Tamr’s Data Prep Platform Gains U.S. Patent
A new approach for integrating large numbers of data sources using a combination of machine learning techniques along with human expertise has earned U.S. patent protection.
Data preparation specialist Tamr Inc. said Thursday (Feb. 9) the U.S. Patent and Trademark Office has awarded a patent (US9,542,412) covering its “data unification” platform. The company’s machine learning approach is used to prepare data from multiple sources by “normalizing, cleaning, integrating, and de-duplicating” data sources.
“Our goal was to build an end-to-end system for enterprise-scale data curation that leveraged modern machine learning techniques to radically reduce the time and cost of producing clean, unified data sets,” explained Mike Stonebraker, Tamr’s co-founder and CTO.
The patent describes new features implemented in the company’s software. These include the techniques used to obtain training data for machine learning algorithms along with a methodology for linking attributes and database records. It also describes various methods for “pruning the large space of candidate matches for scalability and high data volume considerations,” the company said.
The data unification system features “data cleaning” of raw data that is both “dirty” and “noisy,” along with extensive use of automation algorithms along with human intervention as needed to scale the platform.
Other features include incremental data integration and curation. “New data sources must be integrated incrementally as they are uncovered,” the company noted. “There is never a notion of the data integration task being finished.”
The startup based in Cambridge, Mass., was spun out of the Massachusetts Institute of Technologies’ Computer Science and Artificial Intelligence Laboratory in 2014. It differentiates itself from a growing number of data prep specialists who apply rules to combine a limited number of data sources. By contrast, Tamr said it approach combines machine-learning techniques with human experts. That, the startup asserts, allows it to scour data for correlations and duplications in hundreds of source files.
The U.S. patent award comes as the data preparation market is booming. Market researcher Gartner predicted last year that the self-service data preparation software sector could reach $1 billion by 2019, and that the current adoption rate of 5 percent would grow to 10 percent by 2020.

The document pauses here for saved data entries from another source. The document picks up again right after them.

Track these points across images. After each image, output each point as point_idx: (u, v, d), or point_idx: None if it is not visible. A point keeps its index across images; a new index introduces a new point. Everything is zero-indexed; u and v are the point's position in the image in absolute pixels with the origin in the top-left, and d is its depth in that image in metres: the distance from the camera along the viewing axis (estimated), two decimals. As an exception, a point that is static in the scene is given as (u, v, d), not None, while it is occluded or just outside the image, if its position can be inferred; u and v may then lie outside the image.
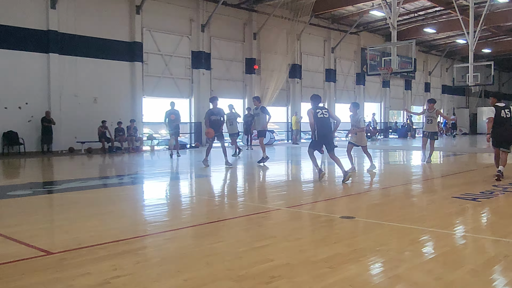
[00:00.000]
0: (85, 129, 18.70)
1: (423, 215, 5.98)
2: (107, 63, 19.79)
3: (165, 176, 11.02)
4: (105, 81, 19.71)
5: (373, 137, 30.83)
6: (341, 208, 6.66)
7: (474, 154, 17.70)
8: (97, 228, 5.18)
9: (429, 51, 39.37)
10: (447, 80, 42.55)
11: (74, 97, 18.87)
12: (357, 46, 32.84)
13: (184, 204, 7.16)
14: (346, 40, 31.10)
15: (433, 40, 36.52)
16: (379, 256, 4.11)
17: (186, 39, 22.73)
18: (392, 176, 11.00)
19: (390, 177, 10.92)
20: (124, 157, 16.56)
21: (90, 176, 10.92)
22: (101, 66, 19.57)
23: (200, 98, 23.10)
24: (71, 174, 11.28)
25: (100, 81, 19.57)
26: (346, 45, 31.65)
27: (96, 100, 19.47)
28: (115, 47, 20.00)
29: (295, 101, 28.33)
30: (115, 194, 8.00)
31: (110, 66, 19.89)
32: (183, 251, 4.30)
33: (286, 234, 4.87)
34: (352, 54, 32.89)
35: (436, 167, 12.24)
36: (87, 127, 18.74)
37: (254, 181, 10.32)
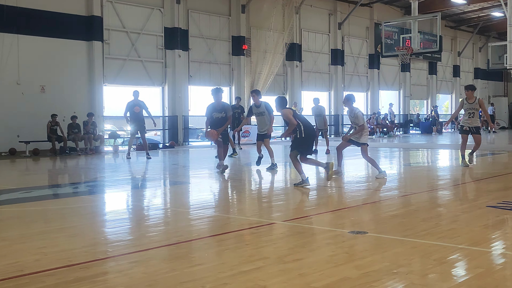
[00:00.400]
0: (30, 125, 18.55)
1: (451, 229, 6.00)
2: (58, 42, 19.63)
3: (131, 184, 10.95)
4: (56, 66, 19.56)
5: (390, 133, 30.98)
6: (351, 221, 6.65)
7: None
8: (44, 250, 5.12)
9: (458, 26, 39.63)
10: (480, 62, 42.87)
11: (16, 85, 18.70)
12: (369, 21, 32.94)
13: (155, 218, 7.11)
14: (356, 14, 31.19)
15: (463, 13, 36.75)
16: (397, 280, 4.09)
17: (157, 12, 22.64)
18: (413, 181, 11.04)
19: (411, 182, 10.96)
20: (80, 160, 16.46)
21: (36, 184, 10.82)
22: (50, 47, 19.40)
23: (176, 86, 23.03)
24: (12, 182, 11.18)
25: (49, 66, 19.41)
26: (356, 20, 31.73)
27: (44, 89, 19.32)
28: (68, 22, 19.84)
29: (294, 88, 28.37)
30: (68, 206, 7.93)
31: (62, 46, 19.73)
32: (153, 278, 4.25)
33: (282, 255, 4.85)
34: (364, 31, 32.98)
35: (468, 170, 12.30)
36: (33, 123, 18.58)
37: (243, 189, 10.29)
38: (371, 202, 8.06)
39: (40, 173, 13.89)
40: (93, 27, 20.42)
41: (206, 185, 10.80)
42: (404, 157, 17.44)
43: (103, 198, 9.25)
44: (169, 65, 23.02)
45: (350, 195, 8.87)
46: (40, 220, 6.80)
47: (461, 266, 4.58)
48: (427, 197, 8.69)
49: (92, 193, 9.57)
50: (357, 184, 10.34)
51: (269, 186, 10.50)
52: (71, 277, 4.21)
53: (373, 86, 33.46)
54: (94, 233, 6.16)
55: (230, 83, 25.58)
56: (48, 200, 8.74)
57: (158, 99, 23.28)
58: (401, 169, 13.73)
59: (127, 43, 21.74)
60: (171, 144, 22.15)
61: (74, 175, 13.12)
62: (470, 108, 12.35)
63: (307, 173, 9.40)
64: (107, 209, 8.15)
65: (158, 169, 14.42)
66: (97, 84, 20.65)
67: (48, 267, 4.48)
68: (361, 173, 12.43)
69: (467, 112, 12.49)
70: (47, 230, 6.18)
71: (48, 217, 7.13)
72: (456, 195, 9.04)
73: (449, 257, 4.75)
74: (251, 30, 26.12)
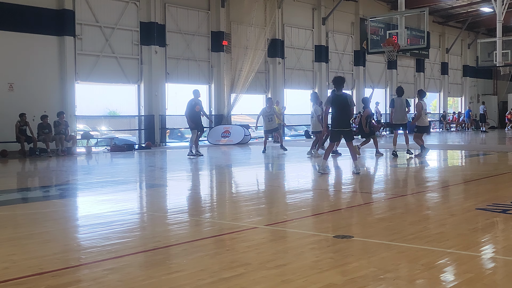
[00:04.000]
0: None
1: (440, 232, 6.06)
2: (27, 37, 19.41)
3: (105, 187, 10.89)
4: (24, 62, 19.35)
5: (377, 133, 31.11)
6: (336, 224, 6.69)
7: (504, 154, 18.09)
8: (13, 257, 5.07)
9: (446, 22, 40.05)
10: (469, 59, 43.36)
11: (-17, 83, 18.49)
12: (355, 16, 33.13)
13: (131, 223, 7.08)
14: (341, 9, 31.35)
15: (451, 8, 37.13)
16: (384, 286, 4.12)
17: (133, 6, 22.52)
18: (400, 183, 11.13)
19: (398, 184, 11.05)
20: (51, 162, 16.32)
21: (4, 187, 10.71)
22: (18, 42, 19.19)
23: (152, 84, 22.91)
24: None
25: (17, 62, 19.19)
26: (341, 15, 31.90)
27: (12, 87, 19.11)
28: (37, 16, 19.65)
29: (276, 86, 28.41)
30: (38, 211, 7.86)
31: (31, 41, 19.53)
32: (129, 286, 4.24)
33: (264, 260, 4.86)
34: (349, 27, 33.17)
35: (457, 171, 12.44)
36: (0, 123, 18.37)
37: (224, 192, 10.28)
38: (357, 205, 8.11)
39: (8, 175, 13.74)
40: (64, 21, 20.22)
41: (185, 188, 10.78)
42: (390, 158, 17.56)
43: (75, 202, 9.18)
44: (145, 61, 22.90)
45: (334, 198, 8.92)
46: (8, 226, 6.73)
47: (450, 271, 4.63)
48: (414, 199, 8.77)
49: (64, 196, 9.50)
50: (342, 186, 10.40)
51: (251, 189, 10.51)
52: (42, 286, 4.18)
53: (358, 83, 33.65)
54: (66, 239, 6.11)
55: (209, 81, 25.54)
56: (17, 205, 8.66)
57: (133, 98, 23.15)
58: (387, 170, 13.84)
59: (100, 39, 21.58)
60: (147, 145, 22.03)
61: (45, 178, 13.00)
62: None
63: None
64: (80, 213, 8.09)
65: (134, 171, 14.36)
66: (69, 82, 20.45)
67: (18, 275, 4.44)
68: (346, 175, 12.50)
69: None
70: (16, 236, 6.11)
71: (17, 222, 7.06)
72: (444, 197, 9.13)
73: (438, 262, 4.80)
74: (231, 25, 26.10)
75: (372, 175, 12.53)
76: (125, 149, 20.44)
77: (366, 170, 13.08)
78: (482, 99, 43.10)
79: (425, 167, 13.79)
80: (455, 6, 36.43)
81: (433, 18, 37.01)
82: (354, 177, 11.27)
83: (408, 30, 25.01)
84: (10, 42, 18.97)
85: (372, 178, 11.92)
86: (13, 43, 19.03)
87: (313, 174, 13.28)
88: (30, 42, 19.48)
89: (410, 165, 14.27)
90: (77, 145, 20.35)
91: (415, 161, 15.05)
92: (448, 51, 41.33)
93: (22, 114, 18.30)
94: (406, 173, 13.22)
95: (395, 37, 23.39)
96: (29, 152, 18.29)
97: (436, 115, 40.95)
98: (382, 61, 34.74)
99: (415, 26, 29.28)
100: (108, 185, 11.10)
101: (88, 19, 21.12)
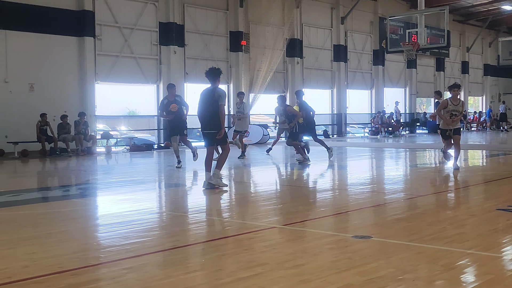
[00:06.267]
0: (19, 125, 18.53)
1: (459, 233, 6.00)
2: (48, 38, 19.60)
3: (125, 186, 10.95)
4: (45, 63, 19.54)
5: (396, 132, 30.97)
6: (354, 224, 6.66)
7: (525, 154, 17.84)
8: (33, 256, 5.11)
9: (466, 20, 39.65)
10: (490, 58, 42.85)
11: (4, 83, 18.69)
12: (374, 16, 32.94)
13: (150, 222, 7.11)
14: (360, 8, 31.19)
15: (472, 6, 36.76)
16: (403, 287, 4.10)
17: (151, 6, 22.62)
18: (420, 183, 11.04)
19: (417, 184, 10.96)
20: (71, 162, 16.46)
21: (25, 187, 10.82)
22: (39, 43, 19.38)
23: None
24: (0, 185, 11.18)
25: (37, 63, 19.40)
26: (360, 14, 31.73)
27: (33, 87, 19.31)
28: (58, 17, 19.82)
29: (294, 86, 28.31)
30: (58, 210, 7.93)
31: (52, 42, 19.71)
32: (147, 285, 4.25)
33: (282, 260, 4.85)
34: (368, 26, 32.98)
35: (477, 171, 12.31)
36: (22, 123, 18.56)
37: (242, 192, 10.28)
38: (375, 205, 8.06)
39: (29, 175, 13.88)
40: (84, 22, 20.39)
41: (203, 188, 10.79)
42: (410, 158, 17.44)
43: (95, 201, 9.25)
44: (164, 62, 22.99)
45: (353, 197, 8.88)
46: (29, 225, 6.80)
47: (470, 272, 4.59)
48: (434, 199, 8.70)
49: (83, 196, 9.57)
50: (361, 186, 10.35)
51: (269, 189, 10.50)
52: (62, 284, 4.21)
53: (377, 83, 33.46)
54: (86, 238, 6.15)
55: (228, 81, 25.57)
56: (37, 204, 8.74)
57: (152, 98, 23.24)
58: (407, 170, 13.73)
59: (120, 39, 21.72)
60: (166, 144, 22.10)
61: (65, 178, 13.11)
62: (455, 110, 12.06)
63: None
64: (99, 213, 8.15)
65: (152, 170, 14.42)
66: (89, 82, 20.62)
67: (37, 274, 4.48)
68: (365, 175, 12.44)
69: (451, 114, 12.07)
70: (36, 235, 6.17)
71: (37, 221, 7.13)
72: (464, 197, 9.04)
73: (457, 263, 4.75)
74: (250, 25, 26.09)
75: (393, 175, 12.44)
76: (144, 149, 20.56)
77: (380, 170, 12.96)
78: (503, 98, 42.57)
79: (445, 167, 13.66)
80: (475, 4, 36.05)
81: (453, 16, 36.64)
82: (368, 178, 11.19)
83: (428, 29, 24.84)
84: (31, 43, 19.17)
85: (391, 178, 11.84)
86: (34, 44, 19.23)
87: (331, 173, 13.24)
88: (50, 43, 19.66)
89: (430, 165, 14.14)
90: (97, 144, 20.50)
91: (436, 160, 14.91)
92: (468, 50, 40.92)
93: (43, 114, 18.48)
94: (426, 173, 13.10)
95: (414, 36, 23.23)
96: (50, 152, 18.47)
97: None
98: (401, 60, 34.46)
99: (435, 24, 29.04)
100: (127, 185, 11.17)
101: (107, 19, 21.27)
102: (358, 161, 16.06)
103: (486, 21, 39.63)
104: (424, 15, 22.24)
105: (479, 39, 41.38)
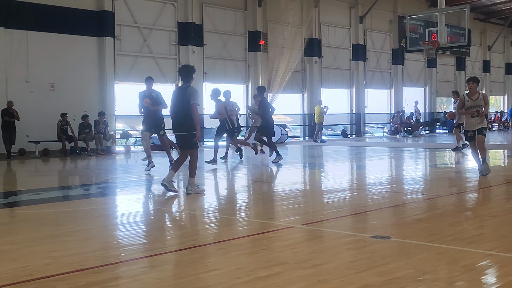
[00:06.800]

Tamr’s machine learning approach seeks to exploit the dirty data problem in pursuit of software license and maintenance revenue. The startup, which was launched by Vertica founders Stonebraker and Andy Palmer, uses a combination of machine learning algorithms and crowd-sourced human oversight to automate much of the work that goes into combining and integrating siloed, semi-structured data so that it can be more effectively utilized in analytic systems.
Along with patent award, Tamr has raised $41.2 million in two funding rounds, including a $25.2 million Series B round closed in June 2015. Among Tamr’s early investors are Google Ventures (NASDAQ: GOOGL) and New Enterprise Associates.